日経新聞「企業年金」のスキームは持つのか

【成毛】でも、年金がなくなる。

【大西】その点に関して、日経新聞は優しい会社で。企業年金はそのままにしておいてくれるんですよ。それも3%とか、信じられない利率で運用してくれる。

【成毛】いつからですか、企業年金の支給は?

【大西】一応60歳からですが、そのとき、そのまま運用を任せておくことも可能で。65歳まで引っ張れます。さらに60歳になると、会社に運用してもらいながら月々でもらうか、まとめてもらうか、といった選択もできる。

【成毛】それはすごい。マイクロソフトには企業年金なんてなかったです。

【大西】ただ有り難いな、と思いながらも、このスキームがこの先本当に持つのかな、という懸念もあります。

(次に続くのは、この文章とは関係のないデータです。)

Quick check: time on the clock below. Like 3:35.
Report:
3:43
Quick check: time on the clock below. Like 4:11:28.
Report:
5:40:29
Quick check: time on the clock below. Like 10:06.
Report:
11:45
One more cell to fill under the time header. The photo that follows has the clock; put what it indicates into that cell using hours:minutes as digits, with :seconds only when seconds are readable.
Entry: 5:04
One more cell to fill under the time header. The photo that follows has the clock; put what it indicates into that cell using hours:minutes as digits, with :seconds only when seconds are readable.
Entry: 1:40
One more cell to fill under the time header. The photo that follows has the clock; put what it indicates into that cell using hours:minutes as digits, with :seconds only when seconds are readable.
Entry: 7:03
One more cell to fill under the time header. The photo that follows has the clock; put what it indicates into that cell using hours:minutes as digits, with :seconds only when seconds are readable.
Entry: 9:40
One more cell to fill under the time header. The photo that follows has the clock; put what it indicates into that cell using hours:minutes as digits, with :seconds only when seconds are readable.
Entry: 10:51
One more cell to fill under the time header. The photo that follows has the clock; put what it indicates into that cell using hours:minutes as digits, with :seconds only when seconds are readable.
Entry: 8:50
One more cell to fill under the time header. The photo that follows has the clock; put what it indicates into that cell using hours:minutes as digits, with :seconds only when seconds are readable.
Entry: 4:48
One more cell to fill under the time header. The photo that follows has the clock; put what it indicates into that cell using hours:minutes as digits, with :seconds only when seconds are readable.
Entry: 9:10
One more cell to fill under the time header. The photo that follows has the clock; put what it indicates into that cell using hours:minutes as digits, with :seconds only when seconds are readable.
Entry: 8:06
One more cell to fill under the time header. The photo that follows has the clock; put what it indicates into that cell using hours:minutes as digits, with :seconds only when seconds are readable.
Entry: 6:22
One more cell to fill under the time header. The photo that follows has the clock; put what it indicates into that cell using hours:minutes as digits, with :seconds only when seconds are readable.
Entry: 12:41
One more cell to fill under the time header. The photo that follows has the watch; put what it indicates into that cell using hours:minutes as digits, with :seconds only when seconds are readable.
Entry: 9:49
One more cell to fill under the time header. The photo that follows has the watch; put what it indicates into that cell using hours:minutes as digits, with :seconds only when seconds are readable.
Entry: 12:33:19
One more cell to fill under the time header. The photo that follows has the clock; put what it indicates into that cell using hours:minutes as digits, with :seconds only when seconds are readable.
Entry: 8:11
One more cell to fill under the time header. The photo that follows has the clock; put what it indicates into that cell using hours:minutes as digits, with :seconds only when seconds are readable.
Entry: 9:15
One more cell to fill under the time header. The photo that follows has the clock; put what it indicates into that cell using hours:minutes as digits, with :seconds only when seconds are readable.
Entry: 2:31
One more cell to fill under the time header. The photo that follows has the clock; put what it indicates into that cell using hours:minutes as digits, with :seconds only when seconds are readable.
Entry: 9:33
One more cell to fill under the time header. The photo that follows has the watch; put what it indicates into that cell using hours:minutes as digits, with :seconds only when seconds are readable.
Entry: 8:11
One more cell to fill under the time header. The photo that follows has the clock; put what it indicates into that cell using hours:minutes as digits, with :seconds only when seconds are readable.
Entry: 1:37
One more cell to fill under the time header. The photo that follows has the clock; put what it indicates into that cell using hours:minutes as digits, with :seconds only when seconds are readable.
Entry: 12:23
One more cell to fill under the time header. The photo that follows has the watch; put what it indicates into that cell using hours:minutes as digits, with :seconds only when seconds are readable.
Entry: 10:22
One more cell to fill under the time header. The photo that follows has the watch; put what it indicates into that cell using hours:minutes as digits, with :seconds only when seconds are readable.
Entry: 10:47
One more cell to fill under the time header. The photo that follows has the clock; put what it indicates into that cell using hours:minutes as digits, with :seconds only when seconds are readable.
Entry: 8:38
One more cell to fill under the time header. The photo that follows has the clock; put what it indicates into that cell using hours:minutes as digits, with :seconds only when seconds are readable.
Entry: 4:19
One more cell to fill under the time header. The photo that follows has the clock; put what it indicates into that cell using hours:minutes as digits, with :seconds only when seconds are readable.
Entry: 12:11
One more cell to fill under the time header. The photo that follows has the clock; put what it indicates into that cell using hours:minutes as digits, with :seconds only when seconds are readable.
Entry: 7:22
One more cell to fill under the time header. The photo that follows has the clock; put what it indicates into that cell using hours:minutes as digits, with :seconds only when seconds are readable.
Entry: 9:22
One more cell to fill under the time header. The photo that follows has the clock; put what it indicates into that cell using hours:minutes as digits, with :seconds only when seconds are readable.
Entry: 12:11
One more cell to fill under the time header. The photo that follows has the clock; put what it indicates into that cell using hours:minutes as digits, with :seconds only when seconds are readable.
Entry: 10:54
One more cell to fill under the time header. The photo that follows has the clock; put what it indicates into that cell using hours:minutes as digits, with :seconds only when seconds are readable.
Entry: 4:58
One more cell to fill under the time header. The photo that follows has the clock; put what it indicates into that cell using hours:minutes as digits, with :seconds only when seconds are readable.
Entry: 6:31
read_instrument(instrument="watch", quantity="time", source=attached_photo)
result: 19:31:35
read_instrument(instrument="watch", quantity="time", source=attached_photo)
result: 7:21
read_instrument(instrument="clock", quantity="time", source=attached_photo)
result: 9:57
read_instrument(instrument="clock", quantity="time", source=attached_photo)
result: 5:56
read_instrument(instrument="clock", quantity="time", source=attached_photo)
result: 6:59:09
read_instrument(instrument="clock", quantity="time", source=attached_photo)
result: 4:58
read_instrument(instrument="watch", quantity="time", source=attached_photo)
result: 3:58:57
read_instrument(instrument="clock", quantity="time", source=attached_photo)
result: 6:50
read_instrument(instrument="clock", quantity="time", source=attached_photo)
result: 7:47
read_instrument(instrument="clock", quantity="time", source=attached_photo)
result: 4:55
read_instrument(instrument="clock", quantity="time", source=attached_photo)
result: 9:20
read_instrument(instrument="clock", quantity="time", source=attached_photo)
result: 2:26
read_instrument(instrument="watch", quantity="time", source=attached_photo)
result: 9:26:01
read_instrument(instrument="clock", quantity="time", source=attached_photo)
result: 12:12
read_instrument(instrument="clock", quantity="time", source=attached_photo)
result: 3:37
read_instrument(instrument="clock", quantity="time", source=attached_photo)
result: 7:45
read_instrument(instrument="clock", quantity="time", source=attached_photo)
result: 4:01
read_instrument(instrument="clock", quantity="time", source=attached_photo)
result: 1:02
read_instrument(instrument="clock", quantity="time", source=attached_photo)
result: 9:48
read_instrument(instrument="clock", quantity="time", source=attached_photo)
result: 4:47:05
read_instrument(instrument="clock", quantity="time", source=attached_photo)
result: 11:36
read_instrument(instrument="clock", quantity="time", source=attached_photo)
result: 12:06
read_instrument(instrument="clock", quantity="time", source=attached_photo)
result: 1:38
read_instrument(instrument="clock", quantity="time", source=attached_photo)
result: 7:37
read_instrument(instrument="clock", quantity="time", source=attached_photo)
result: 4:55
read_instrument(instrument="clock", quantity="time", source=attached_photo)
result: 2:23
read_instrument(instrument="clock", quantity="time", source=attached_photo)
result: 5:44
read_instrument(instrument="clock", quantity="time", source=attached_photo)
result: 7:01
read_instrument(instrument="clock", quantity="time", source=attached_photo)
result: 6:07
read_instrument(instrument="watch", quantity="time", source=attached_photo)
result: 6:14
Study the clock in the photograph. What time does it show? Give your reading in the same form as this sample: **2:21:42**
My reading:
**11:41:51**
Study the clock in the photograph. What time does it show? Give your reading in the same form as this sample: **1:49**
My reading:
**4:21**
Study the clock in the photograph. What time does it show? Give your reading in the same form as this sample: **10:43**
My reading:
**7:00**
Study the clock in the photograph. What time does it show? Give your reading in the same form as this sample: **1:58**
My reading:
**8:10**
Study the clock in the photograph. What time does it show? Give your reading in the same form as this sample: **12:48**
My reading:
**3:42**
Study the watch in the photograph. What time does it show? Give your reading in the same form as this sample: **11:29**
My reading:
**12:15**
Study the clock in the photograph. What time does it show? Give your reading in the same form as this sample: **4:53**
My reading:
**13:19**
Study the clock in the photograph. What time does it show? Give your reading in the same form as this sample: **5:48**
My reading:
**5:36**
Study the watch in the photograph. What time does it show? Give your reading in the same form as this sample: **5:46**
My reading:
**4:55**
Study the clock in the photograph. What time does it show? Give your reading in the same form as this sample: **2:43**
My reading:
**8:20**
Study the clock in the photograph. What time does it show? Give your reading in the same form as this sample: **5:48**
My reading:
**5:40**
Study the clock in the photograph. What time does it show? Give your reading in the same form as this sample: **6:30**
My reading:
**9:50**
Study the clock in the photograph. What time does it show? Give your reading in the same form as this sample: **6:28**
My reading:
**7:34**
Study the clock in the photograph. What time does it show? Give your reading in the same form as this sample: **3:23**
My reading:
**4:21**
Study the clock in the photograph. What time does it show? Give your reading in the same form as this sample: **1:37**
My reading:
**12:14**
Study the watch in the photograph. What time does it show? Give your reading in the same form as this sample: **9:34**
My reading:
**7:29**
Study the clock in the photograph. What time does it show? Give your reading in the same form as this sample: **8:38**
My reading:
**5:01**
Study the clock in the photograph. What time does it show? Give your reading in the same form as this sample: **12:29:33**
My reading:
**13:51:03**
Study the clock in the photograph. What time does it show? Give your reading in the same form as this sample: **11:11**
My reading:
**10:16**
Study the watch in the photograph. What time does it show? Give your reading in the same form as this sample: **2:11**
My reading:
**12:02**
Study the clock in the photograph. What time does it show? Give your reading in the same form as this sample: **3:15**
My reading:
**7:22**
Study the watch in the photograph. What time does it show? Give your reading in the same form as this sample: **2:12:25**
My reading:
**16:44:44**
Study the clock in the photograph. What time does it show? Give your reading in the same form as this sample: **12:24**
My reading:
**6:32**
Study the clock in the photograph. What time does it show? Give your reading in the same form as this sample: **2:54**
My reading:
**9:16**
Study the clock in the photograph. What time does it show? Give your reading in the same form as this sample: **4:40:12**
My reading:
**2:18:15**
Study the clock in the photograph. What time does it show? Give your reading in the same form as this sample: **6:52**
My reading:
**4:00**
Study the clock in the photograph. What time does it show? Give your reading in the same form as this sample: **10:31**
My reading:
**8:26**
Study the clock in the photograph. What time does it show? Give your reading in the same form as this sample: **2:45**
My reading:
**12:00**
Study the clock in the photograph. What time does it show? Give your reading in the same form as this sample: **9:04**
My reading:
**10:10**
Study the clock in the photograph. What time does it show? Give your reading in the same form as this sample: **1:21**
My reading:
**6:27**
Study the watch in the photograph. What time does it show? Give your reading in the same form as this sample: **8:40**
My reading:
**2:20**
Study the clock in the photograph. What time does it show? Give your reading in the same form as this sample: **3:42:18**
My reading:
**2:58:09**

そのうち会社側が「維持するのは無理です」って言い出すんじゃないかな、とも。

新聞記者だから「会わない人」がいる

ジャーナリスト大西康之氏(撮影=中央公論新社写真部)

【大西】フリーになることを「決断」したとき、お金のこととかより、会社の名刺を失うことで、この先取材ができなくなるのでは、という不安の方がずっと大きかったです。

【成毛】そりゃそうだ。日経新聞という「代紋」は強いからなあ。

【大西】これから先、誰からも相手にされないのでは、辞めた途端「お前誰だよ」といった扱いになるのではないか、と。とはいえ「元日経新聞の」とか「この間まで日経BP社にいて」といったら「負け」とも思っていました。ただ「ジャーナリストの大西」って、それはそれで胡散臭い。誰も信用してくれないだろうな、そんな肩書は、とも思っていて。

でもいざフリーになってみたら、そうした心配とはまったく無縁で。むしろフリーになったことで、日経新聞の名刺を持っている間、アクセスできなかったところまで取材ルートが広がりました。

【成毛】どういうことですか?

【大西】たとえば、雑居ビルの一室にあるベンチャー企業や、金融といっても、少しヤバめの筋や人権派の弁護士とか。

【成毛】新聞社の名刺では、会えない?

【大西】おそらく、磁石のプラス・マイナスのようなイメージでしょうか、日経新聞の記者が現れると、とたんに姿を消す世界がある。一方で日経新聞は自分たちなんかどうせ相手にしないでしょう、と思っている人も多い。新聞社の名刺がなくなったら、それがくっついてきた。新聞記者だから会ってくれる人もいれば、避ける人もいる。それがわかりました。